The criticism of Rommel is outstandingly incorrect. Another critic says he was at Sedan crossing the Meuse in 1940 when he was at Dinant, quite some distance away, and just incidentally, in another country, too. This seems typical of his many detractors – Always wrong; it’s just a question of how wrong.
You’d think a “publicity seeker” would have put in a lot more work than he did on that side of things. Most footage is at the front or in areas under his command, rarely elsewhere. There’s an interview of Rommel in front of a camera in1942-3. He looks extremely uncomfortable, a bit fidgety, and very conscious of the fact he should be with his command, not keeping a camera company. If anyone bothers to track his movements, (see The Rommel Papers) he didn’t have a lot of time for seeking publicity, either.
The Russian campaign: Everyon’es an expert on the Russian campaign, which just happens to be where most of the debunking of people happens, too. I’m not going to write a book on this:
- Severe casualties were becoming apparent from mid -August 1941, according to Guderian in Panzer Leader. This is after about 6 weeks of the actual campaign.
- The OKW couldn’t pretend not to know about the casualties and rapidly escalating equipment shortages, because they had constant reports. The generals were fighting a massive, if clumsy, enemy in battles with steadily fewer forces, tanks wearing out, etc. This makes them bad or at least naughty generals, according to some cretins somewhere. The rule of thumb here is that after June 22 1941 the Germans are losing people at an incredible rate. The German military archives are open. Modern historians also have access to that information. Why isn’t it being checked? Oh, and by the way – Who was responsible for managing unit strengths, replacements, and equipment? The front or the rear? Why is this not mentioned? Do you even know whom you’re debunking?
- The supply situation was impossible at best, worse than impossible at worst. It was an absurdity. During the Stalingrad relief operation, there was a rickety rail line connecting Army Group South to Germany. The best information the Stalingrad relief force had was that the rail line might not be occupied by the Russians. It was. That’s how efficient the support for an entire Army Group, Manstein’s, actually was. (See Rauss, Panzers on the Eastern Front) Later during the war, bizarre stats like a single artillery piece to cover a 40km front appear regularly. Ammunition levels, non-existent is yet another popular refrain. Yet the fault is always with the debunking targets, not the Nazis?
- The German army was expected to achieve a vast undertaking, then basically denied the means – or often even the basics – to achieve it or even survive it. Nobody listened to the soldiers. There’s a not-famous-enough story of von Ribbentrop in 1945 showing up at the front, then about 100km away from Berlin, and asking a local commander, (von Luck), if it was possible the Russians could actually get to Berlin. Well? Why doesn’t this putrid example of Nazi intellect get a mention in the debunking process? Whose side are the debunkers on? From the look of this sea of disingenuous drivel, not even their own.

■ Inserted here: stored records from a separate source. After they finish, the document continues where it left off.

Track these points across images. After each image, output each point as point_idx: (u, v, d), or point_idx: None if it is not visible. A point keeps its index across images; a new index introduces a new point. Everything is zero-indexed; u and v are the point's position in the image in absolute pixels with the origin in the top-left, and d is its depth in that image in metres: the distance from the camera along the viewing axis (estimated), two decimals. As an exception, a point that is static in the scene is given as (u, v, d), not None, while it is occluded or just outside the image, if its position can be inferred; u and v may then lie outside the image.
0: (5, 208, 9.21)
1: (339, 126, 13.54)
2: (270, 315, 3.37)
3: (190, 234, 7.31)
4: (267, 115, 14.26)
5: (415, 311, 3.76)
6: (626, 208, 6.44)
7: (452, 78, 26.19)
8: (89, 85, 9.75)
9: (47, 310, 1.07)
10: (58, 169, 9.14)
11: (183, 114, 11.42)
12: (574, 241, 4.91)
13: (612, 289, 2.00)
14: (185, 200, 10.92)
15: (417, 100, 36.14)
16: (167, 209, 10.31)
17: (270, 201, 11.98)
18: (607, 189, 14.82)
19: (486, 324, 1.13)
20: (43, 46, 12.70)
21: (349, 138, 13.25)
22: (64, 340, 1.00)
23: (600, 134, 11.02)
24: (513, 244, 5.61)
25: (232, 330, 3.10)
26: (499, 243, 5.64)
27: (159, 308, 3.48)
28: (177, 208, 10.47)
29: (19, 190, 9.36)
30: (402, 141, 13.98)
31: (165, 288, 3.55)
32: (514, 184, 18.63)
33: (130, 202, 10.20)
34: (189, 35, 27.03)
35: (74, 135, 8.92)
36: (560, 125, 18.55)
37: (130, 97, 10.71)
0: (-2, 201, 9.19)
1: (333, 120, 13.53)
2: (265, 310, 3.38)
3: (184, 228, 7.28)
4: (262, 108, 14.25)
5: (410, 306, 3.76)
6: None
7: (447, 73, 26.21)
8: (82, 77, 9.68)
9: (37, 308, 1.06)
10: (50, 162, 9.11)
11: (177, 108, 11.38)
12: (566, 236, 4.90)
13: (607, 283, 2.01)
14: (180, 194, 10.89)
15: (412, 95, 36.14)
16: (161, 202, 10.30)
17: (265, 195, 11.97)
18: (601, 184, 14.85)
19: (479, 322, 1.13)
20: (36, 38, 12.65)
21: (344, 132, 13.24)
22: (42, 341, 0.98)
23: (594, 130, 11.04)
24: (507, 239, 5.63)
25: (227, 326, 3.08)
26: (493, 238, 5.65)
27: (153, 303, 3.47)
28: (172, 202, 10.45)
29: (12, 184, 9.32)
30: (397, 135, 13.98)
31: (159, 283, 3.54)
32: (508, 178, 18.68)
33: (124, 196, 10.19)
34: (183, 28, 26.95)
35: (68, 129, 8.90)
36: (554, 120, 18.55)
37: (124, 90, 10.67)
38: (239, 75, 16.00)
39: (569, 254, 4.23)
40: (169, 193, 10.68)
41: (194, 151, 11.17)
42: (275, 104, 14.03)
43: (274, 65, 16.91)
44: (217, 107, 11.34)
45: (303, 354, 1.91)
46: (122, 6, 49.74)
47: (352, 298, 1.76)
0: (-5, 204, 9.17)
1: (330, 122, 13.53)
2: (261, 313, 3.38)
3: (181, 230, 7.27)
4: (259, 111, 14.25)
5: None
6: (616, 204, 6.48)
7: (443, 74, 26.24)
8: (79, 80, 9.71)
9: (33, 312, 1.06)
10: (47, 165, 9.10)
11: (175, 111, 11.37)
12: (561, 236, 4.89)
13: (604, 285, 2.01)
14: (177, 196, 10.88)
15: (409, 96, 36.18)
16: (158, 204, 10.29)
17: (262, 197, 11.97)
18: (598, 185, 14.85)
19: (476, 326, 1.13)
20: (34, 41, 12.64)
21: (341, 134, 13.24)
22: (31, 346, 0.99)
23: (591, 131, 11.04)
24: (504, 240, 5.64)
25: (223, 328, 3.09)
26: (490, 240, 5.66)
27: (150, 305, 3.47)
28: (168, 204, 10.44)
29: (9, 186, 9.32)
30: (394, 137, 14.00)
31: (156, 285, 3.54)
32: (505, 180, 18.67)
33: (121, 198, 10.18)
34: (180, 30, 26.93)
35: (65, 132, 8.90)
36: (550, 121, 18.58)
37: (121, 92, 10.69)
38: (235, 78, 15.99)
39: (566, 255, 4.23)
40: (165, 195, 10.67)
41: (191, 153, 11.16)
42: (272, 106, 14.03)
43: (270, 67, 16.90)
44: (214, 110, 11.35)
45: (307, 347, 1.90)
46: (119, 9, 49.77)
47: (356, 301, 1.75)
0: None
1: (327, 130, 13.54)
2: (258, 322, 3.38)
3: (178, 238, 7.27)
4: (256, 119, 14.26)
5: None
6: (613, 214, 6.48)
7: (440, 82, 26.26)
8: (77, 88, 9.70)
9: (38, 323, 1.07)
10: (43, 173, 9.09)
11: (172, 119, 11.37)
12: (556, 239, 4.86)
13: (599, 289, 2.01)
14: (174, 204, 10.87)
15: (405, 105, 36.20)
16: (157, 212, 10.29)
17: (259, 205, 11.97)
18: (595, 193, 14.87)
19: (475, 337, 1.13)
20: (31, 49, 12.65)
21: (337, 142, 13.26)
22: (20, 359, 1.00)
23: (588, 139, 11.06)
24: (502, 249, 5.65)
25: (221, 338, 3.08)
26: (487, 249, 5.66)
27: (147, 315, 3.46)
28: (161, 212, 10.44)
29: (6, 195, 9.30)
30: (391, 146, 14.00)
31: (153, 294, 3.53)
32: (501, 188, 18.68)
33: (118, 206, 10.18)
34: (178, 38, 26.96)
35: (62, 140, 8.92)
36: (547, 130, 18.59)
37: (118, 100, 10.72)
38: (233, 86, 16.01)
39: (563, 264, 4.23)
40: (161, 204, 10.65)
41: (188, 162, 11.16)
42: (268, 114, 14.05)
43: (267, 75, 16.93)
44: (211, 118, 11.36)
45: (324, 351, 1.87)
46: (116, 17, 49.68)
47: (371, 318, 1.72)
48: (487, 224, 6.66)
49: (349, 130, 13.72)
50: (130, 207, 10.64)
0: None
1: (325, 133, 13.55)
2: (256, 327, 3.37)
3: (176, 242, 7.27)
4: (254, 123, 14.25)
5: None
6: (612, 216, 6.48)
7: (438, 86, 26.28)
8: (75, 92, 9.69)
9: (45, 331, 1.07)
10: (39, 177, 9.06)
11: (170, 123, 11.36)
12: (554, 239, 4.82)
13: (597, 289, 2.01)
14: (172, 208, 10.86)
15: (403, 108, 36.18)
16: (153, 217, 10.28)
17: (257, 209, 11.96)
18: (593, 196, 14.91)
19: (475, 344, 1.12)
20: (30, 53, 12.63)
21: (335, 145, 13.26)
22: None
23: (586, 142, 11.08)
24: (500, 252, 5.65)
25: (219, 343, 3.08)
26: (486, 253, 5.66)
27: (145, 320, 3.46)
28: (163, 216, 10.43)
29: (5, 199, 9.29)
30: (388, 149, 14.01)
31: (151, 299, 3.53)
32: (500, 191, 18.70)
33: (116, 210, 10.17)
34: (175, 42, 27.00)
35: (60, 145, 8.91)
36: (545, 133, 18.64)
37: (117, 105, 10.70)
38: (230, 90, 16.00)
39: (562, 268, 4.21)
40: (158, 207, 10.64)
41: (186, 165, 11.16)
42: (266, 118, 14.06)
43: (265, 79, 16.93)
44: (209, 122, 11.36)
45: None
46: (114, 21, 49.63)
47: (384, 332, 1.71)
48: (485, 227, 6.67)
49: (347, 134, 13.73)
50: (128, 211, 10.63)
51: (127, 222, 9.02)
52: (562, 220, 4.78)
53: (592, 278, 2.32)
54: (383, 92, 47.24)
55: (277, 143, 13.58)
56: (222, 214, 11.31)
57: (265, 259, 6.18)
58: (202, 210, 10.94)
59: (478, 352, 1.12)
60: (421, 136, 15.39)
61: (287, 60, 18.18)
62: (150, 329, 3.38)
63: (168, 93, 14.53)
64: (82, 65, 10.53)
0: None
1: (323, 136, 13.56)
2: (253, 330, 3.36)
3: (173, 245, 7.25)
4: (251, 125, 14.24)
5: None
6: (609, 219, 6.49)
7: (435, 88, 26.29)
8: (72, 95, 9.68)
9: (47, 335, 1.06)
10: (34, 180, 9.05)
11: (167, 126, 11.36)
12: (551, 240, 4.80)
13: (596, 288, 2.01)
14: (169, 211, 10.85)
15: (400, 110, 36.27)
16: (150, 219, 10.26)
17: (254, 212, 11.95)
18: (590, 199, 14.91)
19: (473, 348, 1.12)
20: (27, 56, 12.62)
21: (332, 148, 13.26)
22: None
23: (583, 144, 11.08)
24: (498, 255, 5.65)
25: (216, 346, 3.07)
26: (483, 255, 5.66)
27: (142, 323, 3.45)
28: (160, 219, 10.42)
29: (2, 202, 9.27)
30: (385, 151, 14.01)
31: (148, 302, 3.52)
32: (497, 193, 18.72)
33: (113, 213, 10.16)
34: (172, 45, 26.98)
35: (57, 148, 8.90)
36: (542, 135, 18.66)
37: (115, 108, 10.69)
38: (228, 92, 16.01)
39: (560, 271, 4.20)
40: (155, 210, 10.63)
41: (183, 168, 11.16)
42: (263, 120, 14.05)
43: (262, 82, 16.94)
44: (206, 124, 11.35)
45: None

- Where should the responsibility lie for these situations which are being debunked with such naïve zeal? The people fighting, freezing, and dying? The commanders with nothing to work with in godforsaken places with their commands rotting away before their eyes while dealing with idiots? …Or the people enabling the disasters from thousands of kilometres away? You’re not debunking that at all, are you?
I’m not sure if the debunking is just belated anti-Nazism or more likely, the exact opposite; deflecting blame away from the Nazis by loading it on to the generals. There’s something very unlikely about so many obvious, easily disprovable errors, especially when ignoring so many hard facts and military achievements. The observed fact is that the debunking always goes against all the military realities on a truly monotonous basis.
You’ll have noticed I’m quoting many old firsthand German sources here. There’s a reason for that. Soldiers know their personal wars far better than anyone else. They may or may not have known what was happening a few feet away at some times, but they’re experts on their own ground and what they were doing themselves. Few people writing their memoirs claim to be omniscient. They can’t be, and they know they can’t. These guys rather conspicuously don’t claim omniscience – particularly when referring to the people supposedly on their side back in the cuckoo nest in Berlin. Yet the debunkers are infallible? I’d say not.
They also don’t say black is white or say that up is down. What were the military achievements? Who achieved them? Does anyone on the other side deny those achievements? If not, why not? Did millions of people die just so a few tedious, arguably deranged, denialists can get some publicity for themselves?
A lot of information has come out after the war. It’s not a great look for any side. The Allied catastrophes are invariably glossed over by some, but never by the soldiers who were there. The Germans were more than clear enough about their feelings at their massive casualties, if very understated in many cases. The staggering Russian death toll is usually mentioned, then pig-ignorantly forgotten as any sort of real issue by so many “historians”. That war practically annihilated an entire generation of Russians; hardly gets a mention by debunking.
How many collections of double standards and selective agendas can you call “military history”? To hell with history being written by the victors; it’s supposed to be written by people who know what they’re talking about and can at least pretend to have facts to back them up.
This is what really bothers me – Everyone’s overlooking the agendas of the writers. Any fool can write a book to order proving someone’s a hero or a saint. It’s called fiction. History is supposed to be fact, and it needs to be fact.
To deny history is to deny humanity. It’s that simple, and that dangerous.